I made it through the first week of school, despite my unforgiving brain keeping me up until all hours, and my unforgiving alarm going off at 6:40, no matter what time I finally fell asleep. You used to rib me for being tired the mornings after we’d sneak out (I swear it’s not human how much energy you always had), but you should see me now. Zombie city. It doesn’t help that once I drag myself up and at ’em, the reward is another day of high school.

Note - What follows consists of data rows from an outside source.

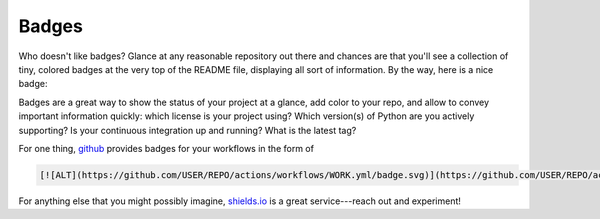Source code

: .. _badges:

Badges
======

Who doesn't like badges? Glance at any reasonable repository out there and chances
are that you'll see a collection of tiny, colored badges at the very top of the
README file, displaying all sort of information. By the way, here is a nice badge:

.. image:: https://img.shields.io/github/license/lucabaldini/metarep.svg

Badges are a great way to show the status of your project at a glance, add color
to your repo, and allow to convey important information quickly: which license is
your project using? Which version(s) of Python are you actively supporting? Is your
continuous integration up and running? What is the latest tag?

For one thing,  `github <https://github.com>`_ provides badges for your workflows
in the form of

.. code-block::

   [![ALT](https://github.com/USER/REPO/actions/workflows/WORK.yml/badge.svg)](https://github.com/USER/REPO/actions/workflows/WORK.yml)

For anything else that you might possibly imagine, `shields.io <https://shields.io>`_
is a great service---reach out and experiment!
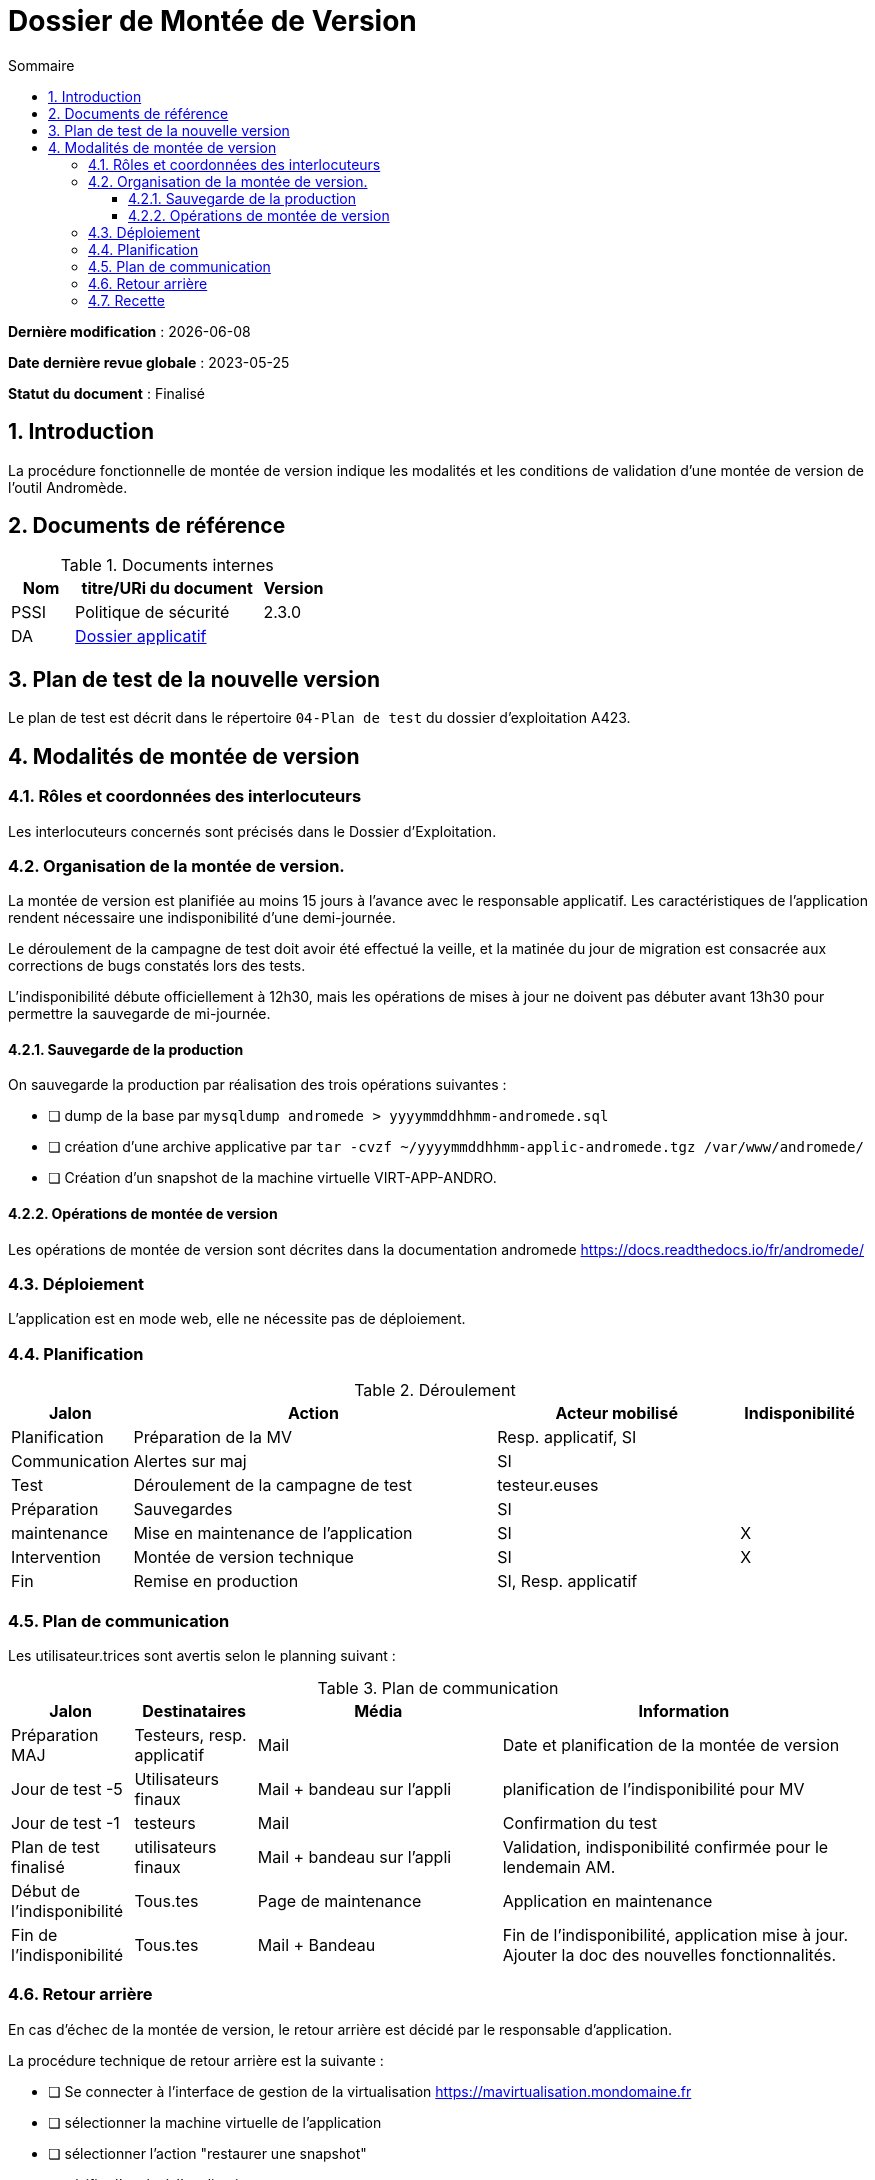 ////
DMV-proc-fonctionnelle.adoc

SPDX-FileCopyrightText: 2023-2024 Vincent Corrèze

SPDX-License-Identifier: CC-BY-SA-4.0
////

# Dossier de Montée de Version
:sectnumlevels: 4
:toclevels: 4
:sectnums: 4
:toc: left
:icons: font
:toc-title: Sommaire

*Dernière modification* : {docdate}

*Date dernière revue globale* : 2023-05-25

*Statut du document* : Finalisé

## Introduction

La procédure fonctionnelle de montée de version indique les modalités et les conditions de validation d'une montée de version de l'outil Andromède.

## Documents de référence

.Documents internes
[cols="1,3,1"]
|===
| Nom | titre/URi du document | Version

| PSSI | Politique de sécurité | 2.3.0

| DA | link:../README.adoc[Dossier applicatif] |
|===

## Plan de test de la nouvelle version

Le plan de test est décrit dans le répertoire `04-Plan de test` du dossier d'exploitation A423.

## Modalités de montée de version

### Rôles et coordonnées des interlocuteurs

Les interlocuteurs concernés sont précisés dans le Dossier d'Exploitation.

### Organisation de la montée de version.

La montée de version est planifiée au moins 15 jours à l'avance avec le responsable applicatif. Les caractéristiques de l'application rendent nécessaire une indisponibilité d'une demi-journée.

Le déroulement de la campagne de test doit avoir été effectué la veille, et la matinée du jour de migration est consacrée aux corrections de bugs constatés lors des tests.

L'indisponibilité débute officiellement à 12h30, mais les opérations de mises à jour ne doivent pas débuter avant 13h30 pour permettre la sauvegarde de mi-journée.

#### Sauvegarde de la production

On sauvegarde la production par réalisation des trois opérations suivantes :

- [ ] dump de la base par `mysqldump andromede > yyyymmddhhmm-andromede.sql`
- [ ] création d'une archive applicative par `tar -cvzf ~/yyyymmddhhmm-applic-andromede.tgz /var/www/andromede/`
- [ ] Création d'un snapshot de la machine virtuelle VIRT-APP-ANDRO.

#### Opérations de montée de version

Les opérations de montée de version sont décrites dans la documentation andromede https://docs.readthedocs.io/fr/andromede/

### Déploiement

L'application est en mode web, elle ne nécessite pas de déploiement.

### Planification

.Déroulement
[cols="1,3,2,^1"]
|===
| Jalon | Action | Acteur mobilisé | Indisponibilité

| Planification | Préparation de la MV | Resp. applicatif, SI |
| Communication | Alertes sur maj | SI |
| Test | Déroulement de la campagne de test | testeur.euses |
| Préparation | Sauvegardes | SI |
| maintenance | Mise en maintenance de l'application | SI | X
| Intervention | Montée de version technique | SI | X
| Fin | Remise en production | SI, Resp. applicatif |
|===

### Plan de communication

Les utilisateur.trices sont avertis selon le planning suivant :

.Plan de communication
[cols="1,1,2,3"]
|===
| Jalon | Destinataires | Média | Information

| Préparation MAJ | Testeurs, resp. applicatif| Mail | Date et planification de la montée de version

| Jour de test -5 | Utilisateurs finaux | Mail + bandeau sur l'appli | planification de l'indisponibilité pour MV

| Jour de test -1 | testeurs | Mail | Confirmation du test

| Plan de test finalisé | utilisateurs finaux | Mail + bandeau sur l'appli | Validation, indisponibilité confirmée pour le lendemain AM.

| Début de l'indisponibilité | Tous.tes | Page de maintenance | Application en maintenance

| Fin de l'indisponibilité | Tous.tes | Mail + Bandeau | Fin de l'indisponibilité, application mise à jour. Ajouter la doc des nouvelles fonctionnalités.
|===

### Retour arrière

En cas d'échec de la montée de version, le retour arrière est décidé par le responsable d'application.

La procédure technique de retour arrière est la suivante :

- [ ] Se connecter à l'interface de gestion de la virtualisation https://mavirtualisation.mondomaine.fr
- [ ] sélectionner la machine virtuelle de l'application
- [ ] sélectionner l'action "restaurer une snapshot"
- [ ] vérifier l'accès à l'application
- [ ] faire contrôler par un.e utilisateur.rice le bon fonctionnement

### Recette

Les recettes validées sont les suivantes :

.Montées de version
[cols="1,^1,^2,3"]
|===
| Date | Version | Valideur | Commentaire

| 20221102 | 1.3.5 | Julie Julejule | bug #55438 restant.
| 20230503 | 1.4.0 | Julie Julejule | ajout du module impression pdf.
|===
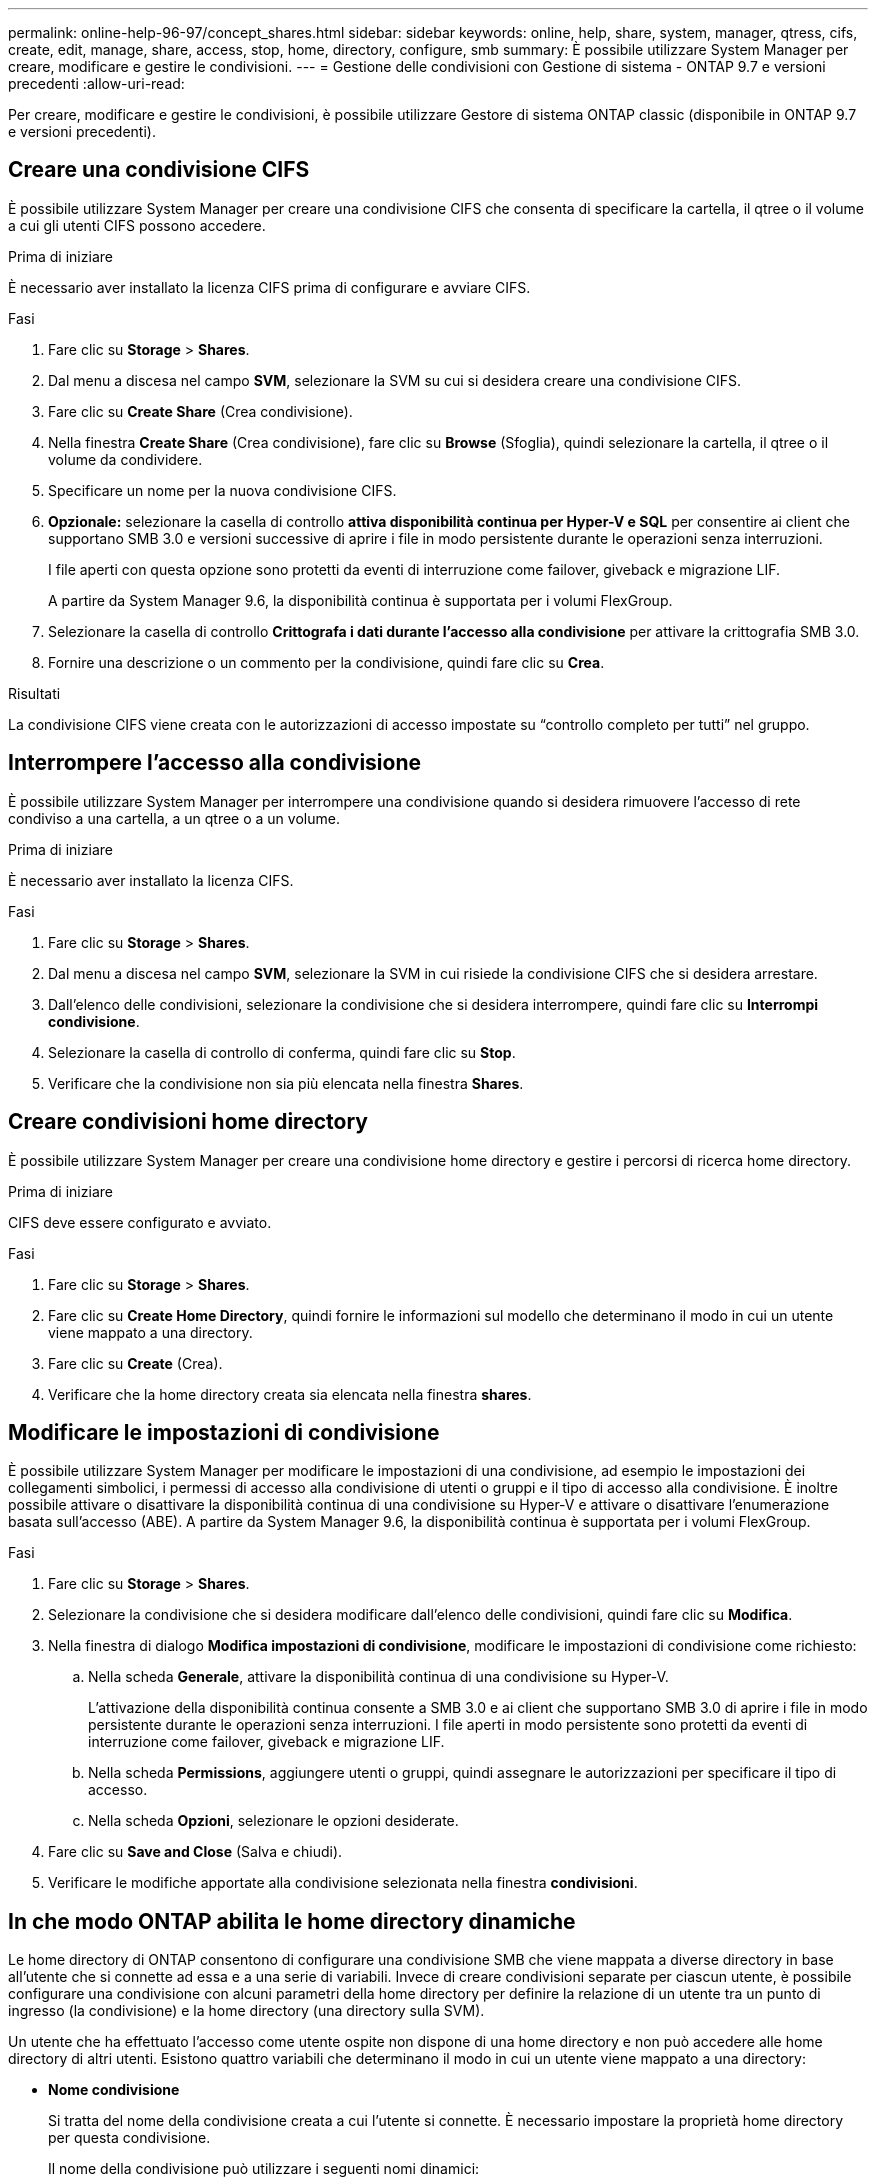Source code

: ---
permalink: online-help-96-97/concept_shares.html 
sidebar: sidebar 
keywords: online, help, share, system, manager, qtress, cifs, create, edit, manage, share, access, stop, home, directory, configure, smb 
summary: È possibile utilizzare System Manager per creare, modificare e gestire le condivisioni. 
---
= Gestione delle condivisioni con Gestione di sistema - ONTAP 9.7 e versioni precedenti
:allow-uri-read: 


Per creare, modificare e gestire le condivisioni, è possibile utilizzare Gestore di sistema ONTAP classic (disponibile in ONTAP 9.7 e versioni precedenti).



== Creare una condivisione CIFS

È possibile utilizzare System Manager per creare una condivisione CIFS che consenta di specificare la cartella, il qtree o il volume a cui gli utenti CIFS possono accedere.

.Prima di iniziare
È necessario aver installato la licenza CIFS prima di configurare e avviare CIFS.

.Fasi
. Fare clic su *Storage* > *Shares*.
. Dal menu a discesa nel campo *SVM*, selezionare la SVM su cui si desidera creare una condivisione CIFS.
. Fare clic su *Create Share* (Crea condivisione).
. Nella finestra *Create Share* (Crea condivisione), fare clic su *Browse* (Sfoglia), quindi selezionare la cartella, il qtree o il volume da condividere.
. Specificare un nome per la nuova condivisione CIFS.
. *Opzionale:* selezionare la casella di controllo *attiva disponibilità continua per Hyper-V e SQL* per consentire ai client che supportano SMB 3.0 e versioni successive di aprire i file in modo persistente durante le operazioni senza interruzioni.
+
I file aperti con questa opzione sono protetti da eventi di interruzione come failover, giveback e migrazione LIF.

+
A partire da System Manager 9.6, la disponibilità continua è supportata per i volumi FlexGroup.

. Selezionare la casella di controllo *Crittografa i dati durante l'accesso alla condivisione* per attivare la crittografia SMB 3.0.
. Fornire una descrizione o un commento per la condivisione, quindi fare clic su *Crea*.


.Risultati
La condivisione CIFS viene creata con le autorizzazioni di accesso impostate su "`controllo completo per tutti`" nel gruppo.



== Interrompere l'accesso alla condivisione

È possibile utilizzare System Manager per interrompere una condivisione quando si desidera rimuovere l'accesso di rete condiviso a una cartella, a un qtree o a un volume.

.Prima di iniziare
È necessario aver installato la licenza CIFS.

.Fasi
. Fare clic su *Storage* > *Shares*.
. Dal menu a discesa nel campo *SVM*, selezionare la SVM in cui risiede la condivisione CIFS che si desidera arrestare.
. Dall'elenco delle condivisioni, selezionare la condivisione che si desidera interrompere, quindi fare clic su *Interrompi condivisione*.
. Selezionare la casella di controllo di conferma, quindi fare clic su *Stop*.
. Verificare che la condivisione non sia più elencata nella finestra *Shares*.




== Creare condivisioni home directory

È possibile utilizzare System Manager per creare una condivisione home directory e gestire i percorsi di ricerca home directory.

.Prima di iniziare
CIFS deve essere configurato e avviato.

.Fasi
. Fare clic su *Storage* > *Shares*.
. Fare clic su *Create Home Directory*, quindi fornire le informazioni sul modello che determinano il modo in cui un utente viene mappato a una directory.
. Fare clic su *Create* (Crea).
. Verificare che la home directory creata sia elencata nella finestra *shares*.




== Modificare le impostazioni di condivisione

È possibile utilizzare System Manager per modificare le impostazioni di una condivisione, ad esempio le impostazioni dei collegamenti simbolici, i permessi di accesso alla condivisione di utenti o gruppi e il tipo di accesso alla condivisione. È inoltre possibile attivare o disattivare la disponibilità continua di una condivisione su Hyper-V e attivare o disattivare l'enumerazione basata sull'accesso (ABE). A partire da System Manager 9.6, la disponibilità continua è supportata per i volumi FlexGroup.

.Fasi
. Fare clic su *Storage* > *Shares*.
. Selezionare la condivisione che si desidera modificare dall'elenco delle condivisioni, quindi fare clic su *Modifica*.
. Nella finestra di dialogo *Modifica impostazioni di condivisione*, modificare le impostazioni di condivisione come richiesto:
+
.. Nella scheda *Generale*, attivare la disponibilità continua di una condivisione su Hyper-V.
+
L'attivazione della disponibilità continua consente a SMB 3.0 e ai client che supportano SMB 3.0 di aprire i file in modo persistente durante le operazioni senza interruzioni. I file aperti in modo persistente sono protetti da eventi di interruzione come failover, giveback e migrazione LIF.

.. Nella scheda *Permissions*, aggiungere utenti o gruppi, quindi assegnare le autorizzazioni per specificare il tipo di accesso.
.. Nella scheda *Opzioni*, selezionare le opzioni desiderate.


. Fare clic su *Save and Close* (Salva e chiudi).
. Verificare le modifiche apportate alla condivisione selezionata nella finestra *condivisioni*.




== In che modo ONTAP abilita le home directory dinamiche

Le home directory di ONTAP consentono di configurare una condivisione SMB che viene mappata a diverse directory in base all'utente che si connette ad essa e a una serie di variabili. Invece di creare condivisioni separate per ciascun utente, è possibile configurare una condivisione con alcuni parametri della home directory per definire la relazione di un utente tra un punto di ingresso (la condivisione) e la home directory (una directory sulla SVM).

Un utente che ha effettuato l'accesso come utente ospite non dispone di una home directory e non può accedere alle home directory di altri utenti. Esistono quattro variabili che determinano il modo in cui un utente viene mappato a una directory:

* *Nome condivisione*
+
Si tratta del nome della condivisione creata a cui l'utente si connette. È necessario impostare la proprietà home directory per questa condivisione.

+
Il nome della condivisione può utilizzare i seguenti nomi dinamici:

+
** `%w` (Il nome utente Windows dell'utente)
** `%d` (Il nome di dominio Windows dell'utente)
** `%u` (Il nome utente UNIX mappato dell'utente)


+
Per rendere unico il nome di condivisione in tutte le home directory, il nome di condivisione deve contenere/`%w` o il `%u` variabile. Il nome della condivisione può contenere entrambi `%d` e a./`%w` variabile (ad esempio, `%d`/`%w`), oppure il nome della condivisione può contenere una porzione statica e una porzione variabile (ad esempio, home_/`%w`).

* *Percorso di condivisione*
+
Si tratta del percorso relativo, definito dalla condivisione e quindi associato a uno dei nomi di condivisione, che viene aggiunto a ciascun percorso di ricerca per generare l'intero percorso della home directory dell'utente dalla directory principale della SVM. Può essere statico (ad esempio, `home`), dinamico (ad esempio, `%w`), o una combinazione dei due (ad esempio, `eng/%w`).

* *Percorsi di ricerca*
+
Questo è l'insieme di percorsi assoluti dalla directory principale di SVM che si specifica che dirige la ricerca di home directory in ONTAP. È possibile specificare uno o più percorsi di ricerca utilizzando `vserver cifs home-directory search-path add` comando. Se si specificano più percorsi di ricerca, ONTAP li prova nell'ordine specificato fino a trovare un percorso valido.

* *Directory*
+
Questa è la home directory dell'utente creata per l'utente. Il nome della directory è generalmente il nome dell'utente. È necessario creare la home directory in una delle directory definite dai percorsi di ricerca.



Ad esempio, considerare la seguente configurazione:

* Utente: John Smith
* Dominio utente: acme
* Nome utente: Jsmith
* Nome SVM: vs1
* Nome di condivisione della home directory n. 1: home_ `%w` - percorso di condivisione: `%w`
* Nome condivisione home directory n. 2: `%w` - percorso di condivisione: `%d/%w`
* Percorso di ricerca n. 1: `/vol0home/home`
* Percorso di ricerca n. 2: `/vol1home/home`
* Percorso di ricerca n. 3: `/vol2home/home`
* Home directory: `/vol1home/home/jsmith`


Scenario 1: L'utente si connette a. `\\vs1\home_jsmith`. Corrisponde al primo nome di condivisione della home directory e genera il relativo percorso `jsmith`. ONTAP ricerca ora una directory denominata `jsmith` selezionando ciascun percorso di ricerca nell'ordine indicato:

* `/vol0home/home/jsmith` non esiste; passaggio al percorso di ricerca n. 2.
* `/vol1home/home/jsmith` esiste; pertanto, il percorso di ricerca n. 3 non è selezionato; l'utente è ora connesso alla propria home directory.


Scenario 2: L'utente si connette a. `\\vs1\jsmith`. Corrisponde al secondo nome di condivisione della home directory e genera il relativo percorso `acme/jsmith`. ONTAP ricerca ora una directory denominata `acme/jsmith` selezionando ciascun percorso di ricerca nell'ordine indicato:

* `/vol0home/home/acme/jsmith` non esiste; passaggio al percorso di ricerca n. 2.
* `/vol1home/home/acme/jsmith` non esiste; si passa al percorso di ricerca #3.
* `/vol2home/home/acme/jsmith` non esiste; la home directory non esiste; pertanto, la connessione non riesce.




== Finestra Shares

È possibile utilizzare la finestra Shares (condivisioni) per gestire le condivisioni e visualizzare le informazioni sulle condivisioni.



=== Pulsanti di comando

* *Crea condivisione*
+
Apre la finestra di dialogo Create Share (Crea condivisione), che consente di creare una condivisione.

* *Crea home directory*
+
Apre la finestra di dialogo Crea condivisione home directory, che consente di creare una nuova condivisione home directory.

* *Modifica*
+
Apre la finestra di dialogo Modifica impostazioni, che consente di modificare le proprietà di una condivisione selezionata.

* *Interrompi condivisione*
+
Interrompe la condivisione dell'oggetto selezionato.

* *Aggiorna*
+
Aggiorna le informazioni nella finestra.





=== Shares

L'elenco Shares (condivisioni) visualizza il nome e il percorso di ciascuna condivisione.

* *Nome condivisione*
+
Visualizza il nome della condivisione.

* *Percorso*
+
Visualizza il nome completo del percorso di una cartella, qtree o volume esistente che è condiviso. I separatori di percorso possono essere barre rovesciate o barre in avanti, sebbene ONTAP visualizzi tutti i separatori di percorso come barre in avanti.

* *Home Directory*
+
Visualizza il nome della condivisione della home directory.

* *Commento*
+
Visualizza ulteriori descrizioni della condivisione, se presenti.

* *Condivisione a disponibilità continua*
+
Visualizza se la condivisione è abilitata per la disponibilità continua. A partire da System Manager 9.6, la disponibilità continua è supportata per i volumi FlexGroup.





=== Area dei dettagli

L'area sotto l'elenco delle condivisioni visualizza le proprietà di condivisione e i diritti di accesso per ciascuna condivisione.

* *Proprietà*
+
** Nome
+
Visualizza il nome della condivisione.

** Stato degli oplock
+
Specifica se la condivisione utilizza blocchi opportunistici (oplock).

** Esplorabile
+
Specifica se la condivisione può essere esplorata dai client Windows.

** Mostra snapshot
+
Specifica se le copie Snapshot possono essere visualizzate dai client.

** Share a disponibilità continua
+
Specifica se la condivisione è attivata o disattivata per la disponibilità continua. A partire da System Manager 9.6, la disponibilità continua è supportata per i volumi FlexGroup.

** Enumerazione basata sull'accesso
+
Specifica se l'enumerazione basata sull'accesso (ABE) è attivata o disattivata nella condivisione.

** BranchCache
+
Specifica se BranchCache è attivato o disattivato nella condivisione.

** Crittografia SMB
+
Specifica se la crittografia dei dati mediante SMB 3.0 è abilitata a livello di SVM (Storage Virtual Machine) o di share. Se la crittografia SMB è attivata a livello di SVM, la crittografia SMB viene applicata a tutte le condivisioni e il valore viene visualizzato come abilitato (a livello di SVM).

** Versioni precedenti
+
Specifica se le versioni precedenti possono essere visualizzate e ripristinate dal client.



* *Controllo dell'accesso alla condivisione*
+
Visualizza i diritti di accesso degli utenti di dominio, dei gruppi di dominio, degli utenti locali e dei gruppi locali per la condivisione.



*Informazioni correlate*

xref:task_setting_up_cifs.adoc[Configurazione di CIFS]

It feels different this year. Not the classes or the building or the pointlessness or the smell, but something. The vibe. I don’t know if it’s me, or what people think they know about me, but I’m finding it harder to be inconspicuous. Ironic that now that I want to slip through the days unseen, my classmates have suddenly noticed me. I guess once you cracked me out of my shell and rendered me uninvisible (uh, visible? Wow, good job, brain. Have I mentioned I need sleep?), it became impossible to go back. Or maybe it’s literally you: Maybe they’ve seen the rumors in videos and comments online, and my proximity to the murder makes me seem different. I don’t know.